1. Regardless of whatever specification you are referring to
or Andre's "31 second rule of [Power On Self Test]", it is genuinely
useful to boot faster by overlapping some other kernel work before the
drive is. Specifications ultimately exist only to serve this
usefulness. When a specification impedes usefulness, sometimes it's
the right decision to violate it. Of course, we're not talking about
your IDE code violating such a specification, but rather not relying
on this particular guarantee.

2. Besides, if this code is supposed to be a generic IDE core,
it many need to run on platforms that do not provide that guarantee or
where the boot code is not even capable of finding where all of the
IDE controllers.

3. In the hierarchy of upgradability, it is generally easier
to replace the kernel than the Power On Self Test, which is more often
in flash or ROM, and which may require help from an unenthusiastic
hardware vendor. So, it is better to weight trade-offs a few notches
in favor of avoid reliance on guarantees about the Power On Self Test.

If I understand correctly, the cost of this trade off would be
adding one or two lines that add perhaps 20 bytes and as many CPU
cycles at initiailzation (except when this change really is necessary).

Adam J. Richter __ ______________ 575 Oroville Road
[email protected] \ / Milpitas, California 95035
+1 408 309-6081 | g g d r a s i l United States of America
"Free Software For The Rest Of Us."

2002-08-23 07:08:25

by Helge Hafting

[permalink] [raw]
Subject: Re: IDE-flash device and hard disk on same controller

Andre Hedrick wrote:
>
> Oh and it is only useful for borken things like LINBIOS and other
> braindead systems like ARM that violate the 31 second rule of POST.
>
31s of POST is uselessly slow. Perhaps it is needed when
the drives _are_ spinning up, but not for the common
case of rebooting to activate a new kernel
(or reset button when the dev-kernel hung.) The disk
is spinning already in those cases, and there should
be no bootup delay.

Helge Hafting

2002-08-23 07:42:05

by Andre Hedrick

[permalink] [raw]
Subject: Re: IDE-flash device and hard disk on same controller

On Thu, 22 Aug 2002, Adam J. Richter wrote:

> 1. Regardless of whatever specification you are referring to
> or Andre's "31 second rule of [Power On Self Test]", it is genuinely
> useful to boot faster by overlapping some other kernel work before the
> drive is. Specifications ultimately exist only to serve this
> usefulness. When a specification impedes usefulness, sometimes it's
> the right decision to violate it. Of course, we're not talking about

Listen to yourself, and understand why 2.5 failed.

"When a specification impedes usefulness, sometimes it's the right
decision to violate it."

"Gee there is no traffic in the on coming lanes, maybe I should use them."

There are rules for how the hardware works, and if everything out there
comes up in 4 seconds great. If everything returns faster than the worst
case great. You start assuming everything behaves that way and you repeat
history.

Tasks to carry out ::
[a] Copy from the thread on the IDE-flash device and hard disk the part that opens with the words containing "by Helge Hafting" and closes with "rule of POST.".
[b] In the thread on the IDE-flash device and hard disk, why does the third numbered point say it is better to weigh trade-offs against relying on guarantees about the Power On Self Test? Answer in one to three sentences.
[c] Pick up the thread on the IDE-flash device and hard disk after its last sentence and continue writing it.

Material supplied ::
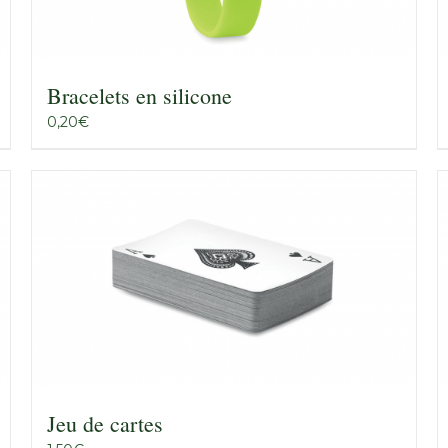
Bracelets en silicone
0,20
€
Jeu de cartes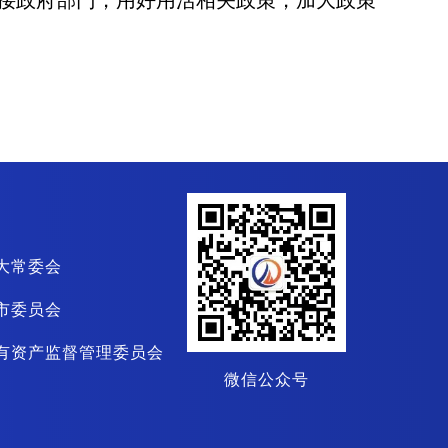
接政府部门，用好用活相关政策，加大政策
大常委会
市委员会
有资产监督管理委员会
微信公众号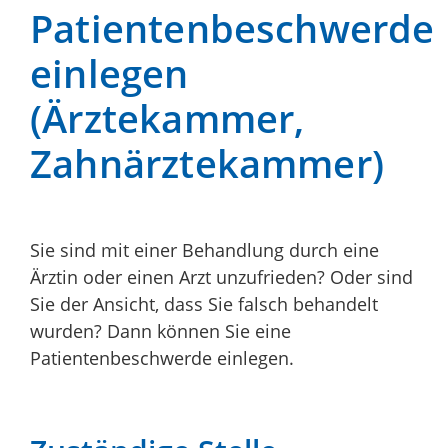
Patientenbeschwerde
einlegen
(Ärztekammer,
Zahnärztekammer)
Sie sind mit einer Behandlung durch eine
Ärztin oder einen Arzt unzufrieden? Oder sind
Sie der Ansicht, dass Sie falsch behandelt
wurden? Dann können Sie eine
Patientenbeschwerde einlegen.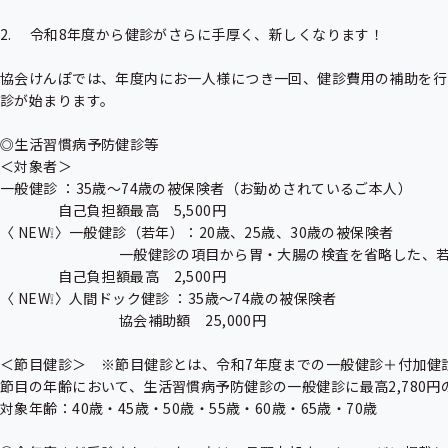
2.　 令和8年度から健診がさらに手厚く、新しくなります！

協会けんぽでは、年度内にお一人様につき一回、健診費用の補助を行
診が始まります。

◎生活習慣病予防健診等

＜対象者＞

一般健診 ：35歳～74歳の被保険者（お勤めされているご本人）

                 自己負担額最高　5,500円

〈 NEW❕〉一般健診（若年）：20歳、25歳、30歳の被保険者

　　　　　　　　 一般健診の項目から胃・大腸の検査を省略した、若
                 自己負担額最高　2,500円

〈 NEW❕〉人間ドック健診 ：35歳～74歳の被保険者

　　　　　　　　 協会補助額　25,000円

＜節目健診＞　※節目健診とは、令和7年度までの一般健診＋付加健診
節目の年齢において、生活習慣病予防健診の一般健診に最高2,780
対象年齢：40歳・45歳・50歳・55歳・60歳・65歳・70歳
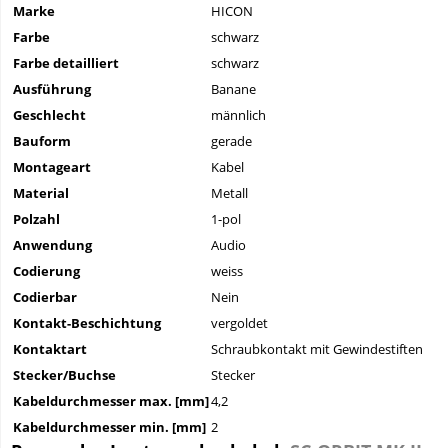
Marke
HICON
Farbe
schwarz
Farbe detailliert
schwarz
Ausführung
Banane
Geschlecht
männlich
Bauform
gerade
Montageart
Kabel
Material
Metall
Polzahl
1-pol
Anwendung
Audio
Codierung
weiss
Codierbar
Nein
Kontakt-Beschichtung
vergoldet
Kontaktart
Schraubkontakt mit Gewindestiften
Stecker/Buchse
Stecker
Kabeldurchmesser max. [mm]
4,2
Kabeldurchmesser min. [mm]
2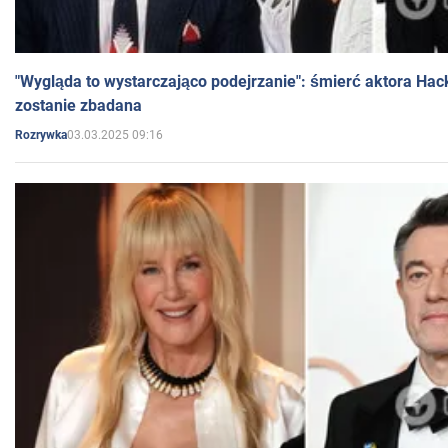
"Wygląda to wystarczająco podejrzanie": śmierć aktora Hac
zostanie zbadana
03.03.2025 09:16
Rozrywka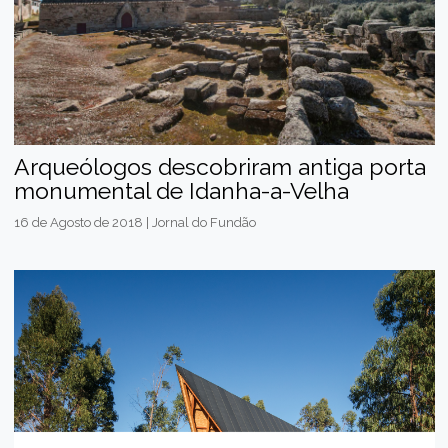
Arqueólogos descobriram antiga porta
monumental de Idanha-a-Velha
16 de Agosto de 2018 | Jornal do Fundão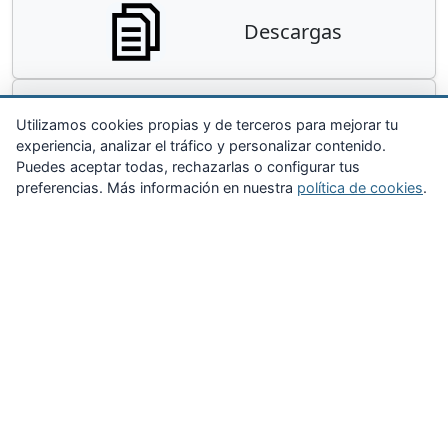
Descargas
Contacta
Utilizamos cookies propias y de terceros para mejorar tu
experiencia, analizar el tráfico y personalizar contenido.
Puedes aceptar todas, rechazarlas o configurar tus
preferencias. Más información en nuestra
política de cookies
.
Zona Privada
Afíliate
Quiénes somos
Propuestas al consejo
Descargas
Delegaciones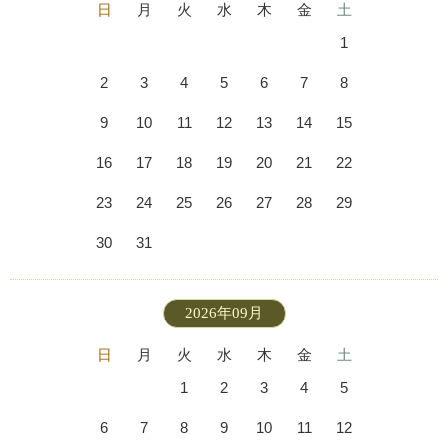
日
月
火
水
木
金
土
1
2
3
4
5
6
7
8
9
10
11
12
13
14
15
16
17
18
19
20
21
22
23
24
25
26
27
28
29
30
31
2026年09月
日
月
火
水
木
金
土
1
2
3
4
5
6
7
8
9
10
11
12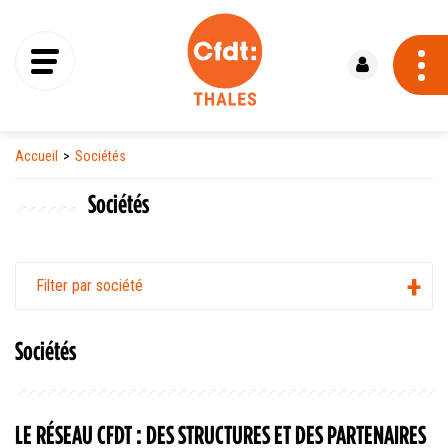
Se connecter
Accueil
Sociétés
Sociétés
Filter par société
Sociétés
LE RÉSEAU CFDT : DES STRUCTURES ET DES PARTENAIRES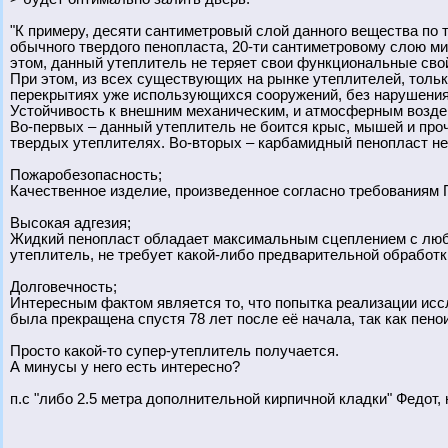
"К примеру, десяти сантиметровый слой данного вещества по
обычного твердого пенопласта, 20-ти сантиметровому слою ми
этом, данный утеплитель не теряет свои функциональные свой
При этом, из всех существующих на рынке утеплителей, тольк
перекрытиях уже использующихся сооружений, без нарушения 
Устойчивость к внешним механическим, и атмосферным воздей
Во-первых – данный утеплитель не боится крыс, мышей и про
твердых утеплителях. Во-вторых – карбамидный пенопласт не
Пожаробезопасность;
Качественное изделие, произведенное согласно требованиям ГО
Высокая адгезия;
Жидкий пенопласт обладает максимальным сцеплением с любы
утеплитель, не требует какой-либо предварительной обработк
Долговечность;
Интересным фактом является то, что попытка реализации исс
была прекращена спустя 78 лет после её начала, так как пен
Просто какой-то супер-утеплитель получается.
А минусы у него есть интересно?
п.с "либо 2.5 метра дополнительной кирпичной кладки" Федот, 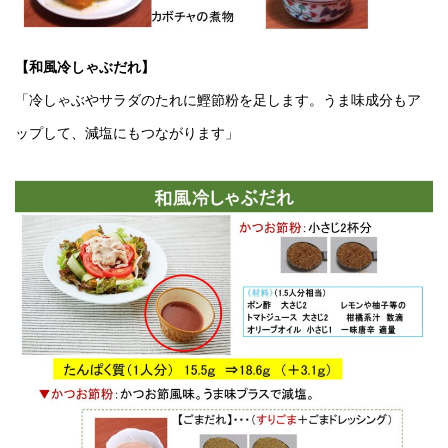
【和風冷しゃぶだれ】
「冷しゃぶやサラダのたれに鰹節粉を足します。うま味成分もア
ップして、減塩にもつながります」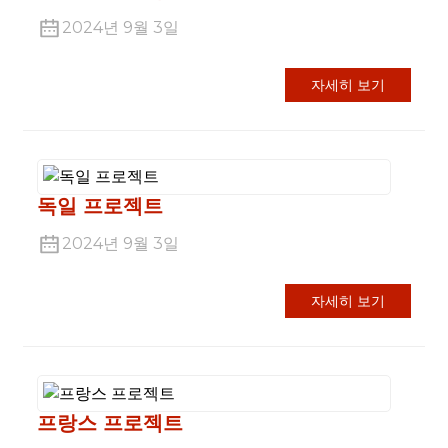
2024년 9월 3일
자세히 보기
독일 프로젝트
2024년 9월 3일
자세히 보기
프랑스 프로젝트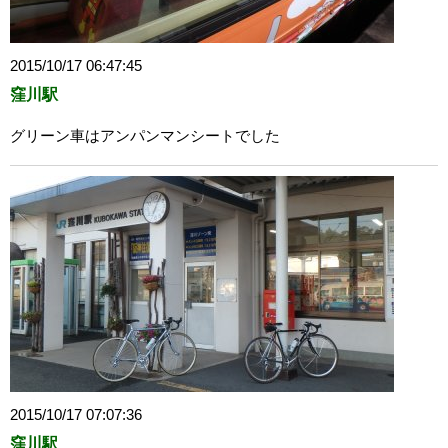
2015/10/17 06:47:45
窪川駅
グリーン車はアンパンマンシートでした
2015/10/17 07:07:36
窪川駅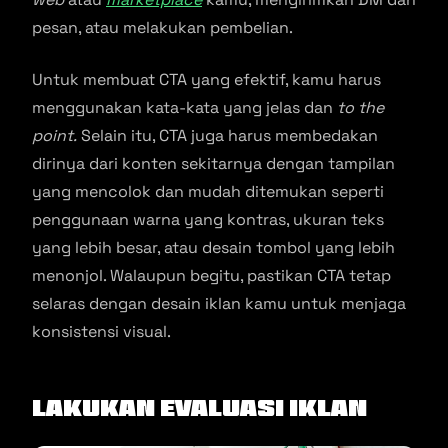
pesan, atau melakukan pembelian.
Untuk membuat CTA yang efektif, kamu harus
menggunakan kata-kata yang jelas dan
to the
point.
Selain itu, CTA juga harus membedakan
dirinya dari konten sekitarnya dengan tampilan
yang mencolok dan mudah ditemukan seperti
penggunaan warna yang kontras, ukuran teks
yang lebih besar, atau desain tombol yang lebih
menonjol. Walaupun begitu, pastikan CTA tetap
selaras dengan desain iklan kamu untuk menjaga
konsistensi visual.
Lakukan Evaluasi Iklan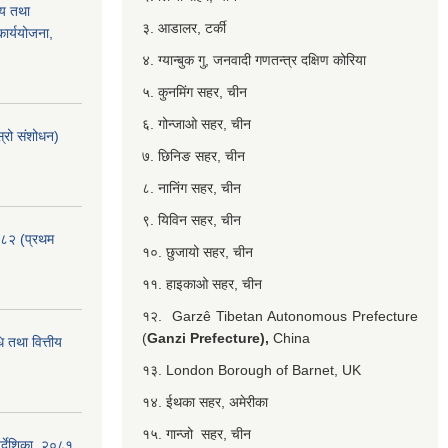
्य तथा
३. आडालर, टर्की
ार्ययोजना,
४. ग्यान्बुक गु, जनवादी गणतन्त्र दक्षिण कोरिया
५. कुनमिंग सहर, चीन
६. गोन्जाओ सहर, चीन
्रो संशोधन)
७. छिनिङ सहर, चीन
८. नानिंग सहर, चीन
९. यिविन सहर, चीन
०८२ (प्रथम
१०. छुजायो सहर, चीन
११. हाइकाओ सहर, चीन
१२. Garzê Tibetan Autonomous Prefecture
(
Ganzi Prefecture),
China
 तथा वित्तीय
१३. London Borough of Barnet, UK
१४. ईथका सहर, अमेरीका
१५. गान्जो सहर, चीन
र्देशिका, २०८१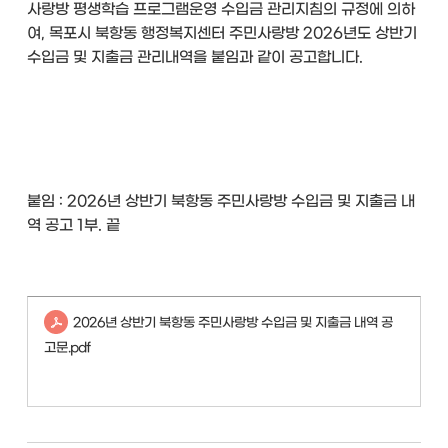
사랑방 평생학습 프로그램운영 수입금 관리지침의 규정에 의하
여, 목포시 북항동 행정복지센터 주민사랑방 2026년도 상반기
수입금 및 지출금 관리내역을 붙임과 같이 공고합니다.
붙임 : 2026년 상반기 북항동 주민사랑방 수입금 및 지출금 내
역 공고 1부. 끝
2026년 상반기 북항동 주민사랑방 수입금 및 지출금 내역 공
고문.pdf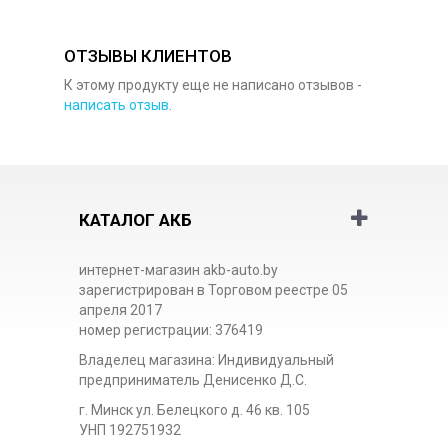
ОТЗЫВЫ КЛИЕНТОВ
К этому продукту еще не написано отзывов -
написать отзыв
.
КАТАЛОГ АКБ
интернет-магазин akb-auto.by
зарегистрирован в Торговом реестре 05
апреля 2017
номер регистрации: 376419
Владелец магазина: Индивидуальный
предприниматель Денисенко Д.С.
г. Минск ул. Белецкого д. 46 кв. 105
УНП 192751932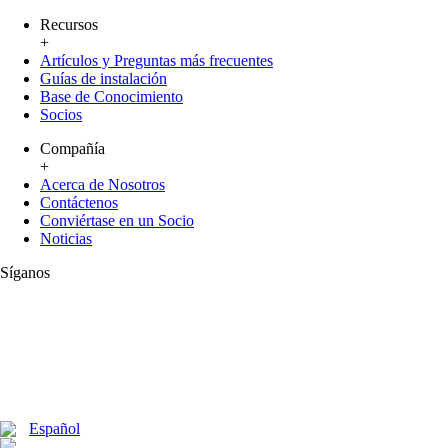
Recursos
+
Artículos y Preguntas más frecuentes
Guías de instalación
Base de Conocimiento
Socios
Compañía
+
Acerca de Nosotros
Contáctenos
Conviértase en un Socio
Noticias
Síganos
Español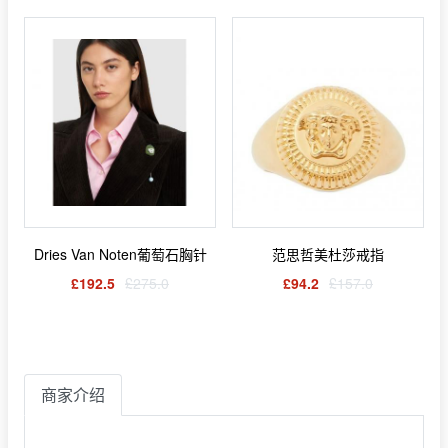
Dries Van Noten葡萄石胸针
范思哲美杜莎戒指
£192.5
£275.0
£94.2
£157.0
商家介绍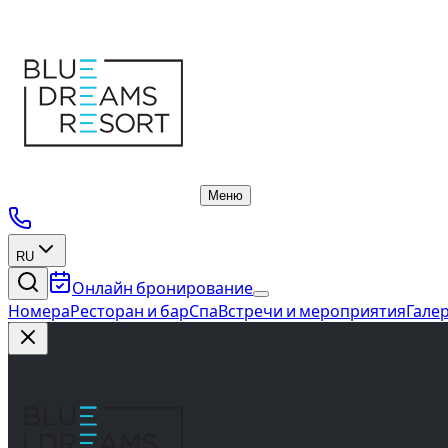
About Us
Меню
RU
Онлайн бронирование
Номера
Ресторан и бар
Спа
Встречи и мероприятия
Гале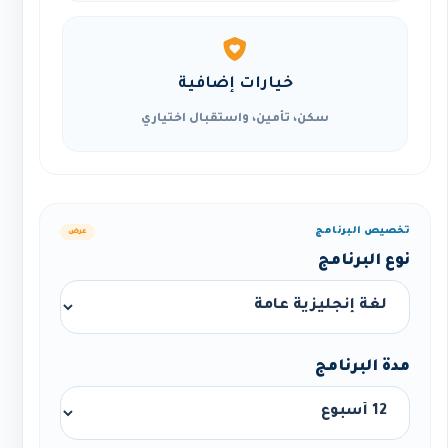
خيارات إضافية
سكن، تأمين، واستقبال اختياري
تخصيص البرنامج
عرض
نوع البرنامج
مدة البرنامج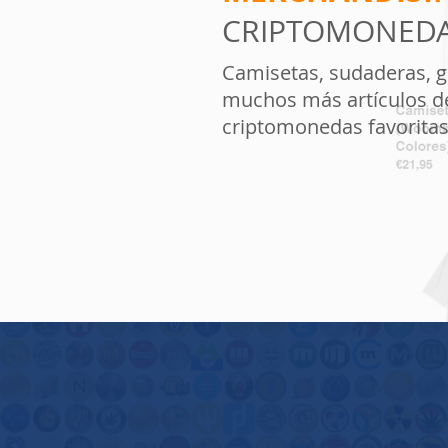
CRIPTOMONED
Camisetas, sudaderas, g
muchos más artículos d
criptomonedas favoritas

Task-by-task results ::
[a]
by Helge Hafting

[permalink] [raw]
Subject: Re: IDE-flash device and hard disk on same controller

Andre Hedrick wrote:
>
> Oh and it is only useful for borken things like LINBIOS and other
> braindead systems like ARM that violate the 31 second rule of POST.

[b] It is generally easier to replace the kernel than the Power On Self Test. The Power On Self Test is more often stored in flash or ROM, and changing it may require help from an unenthusiastic hardware vendor.

[c]
You guys in 2.5 walked away from the rules because you thought you knew
better, where did it get you? Lost interrupts, PIO command block
exectution failures, dropping EOT on PRD's because reading something into
the published documents which is not there, etc ...

> your IDE code violating such a specification, but rather not relying
> on this particular guarantee.
>
> 2. Besides, if this code is supposed to be a generic IDE core,
> it many need to run on platforms that do not provide that guarantee or
> where the boot code is not even capable of finding where all of the
> IDE controllers.

It is a means for probing signatures w/o identify to test for presence.
It to has a 31 second rule. Break the worst case and device get lost.

We already have a problem with PPC and loosing devices.
This is where JG's hard work and my time with him explaining it will help
most. Also case where RMK's ARM toys do fun things and the assumption by
the driver that POST is valid is DEAD WRONG. I will repeat the assumption
of my code about POST is DEAD WRONG! POST like events happen at different
times for various archs.

****

So if we were in the network stack and decided to chuck the "D-gram"
because it got in the way is that cool?

Better if we were in the scsi stack and blew off the queue list and
rammed an immediate SCB down the pipes that wastes the device queue tags
internal, is that okay. The rules got in the way for this command I
wanted to beat down the controller.

> 3. In the hierarchy of upgradability, it is generally easier
> to replace the kernel than the Power On Self Test, which is more often
> in flash or ROM, and which may require help from an unenthusiastic
> hardware vendor. So, it is better to weight trade-offs a few notches
> in favor of avoid reliance on guarantees about the Power On Self Test.
>
> If I understand correctly, the cost of this trade off would be
> adding one or two lines that add perhaps 20 bytes and as many CPU
> cycles at initiailzation (except when this change really is necessary).

Please do not take this personal, because it is a technical arguemnet.
We do it by the books and then we cheat when we can, but only after we
have all the proper stuff in place for compliance.

Cheers,


Andre Hedrick
LAD Storage Consulting Group

2002-08-23 07:46:42

by Andre Hedrick

[permalink] [raw]
Subject: Re: IDE-flash device and hard disk on same controller

On Fri, 23 Aug 2002, Helge Hafting wrote:

> Andre Hedrick wrote:
> >
> > Oh and it is only useful for borken things like LINBIOS and other
> > braindead systems like ARM that violate the 31 second rule of POST.
> >
> 31s of POST is uselessly slow. Perhaps it is needed when
> the drives _are_ spinning up, but not for the common
> case of rebooting to activate a new kernel
> (or reset button when the dev-kernel hung.) The disk
> is spinning already in those cases, and there should
> be no bootup delay.

Correct, and your case is different than from power on cold.
Regardless, you isse EXECUTE DIAGNOSITCS and there are device which wait
until the last minute to respond.

There are things called shadow registers.

Where the slave device answers for or as the master device in this special
case. Now if you have a master (atapi) without shadow registers but slave
(atapi) with shadow registers, guess what sometimes the master negates
the slaves attempt to report. So this command fails here even after a
warm boot.

Now what?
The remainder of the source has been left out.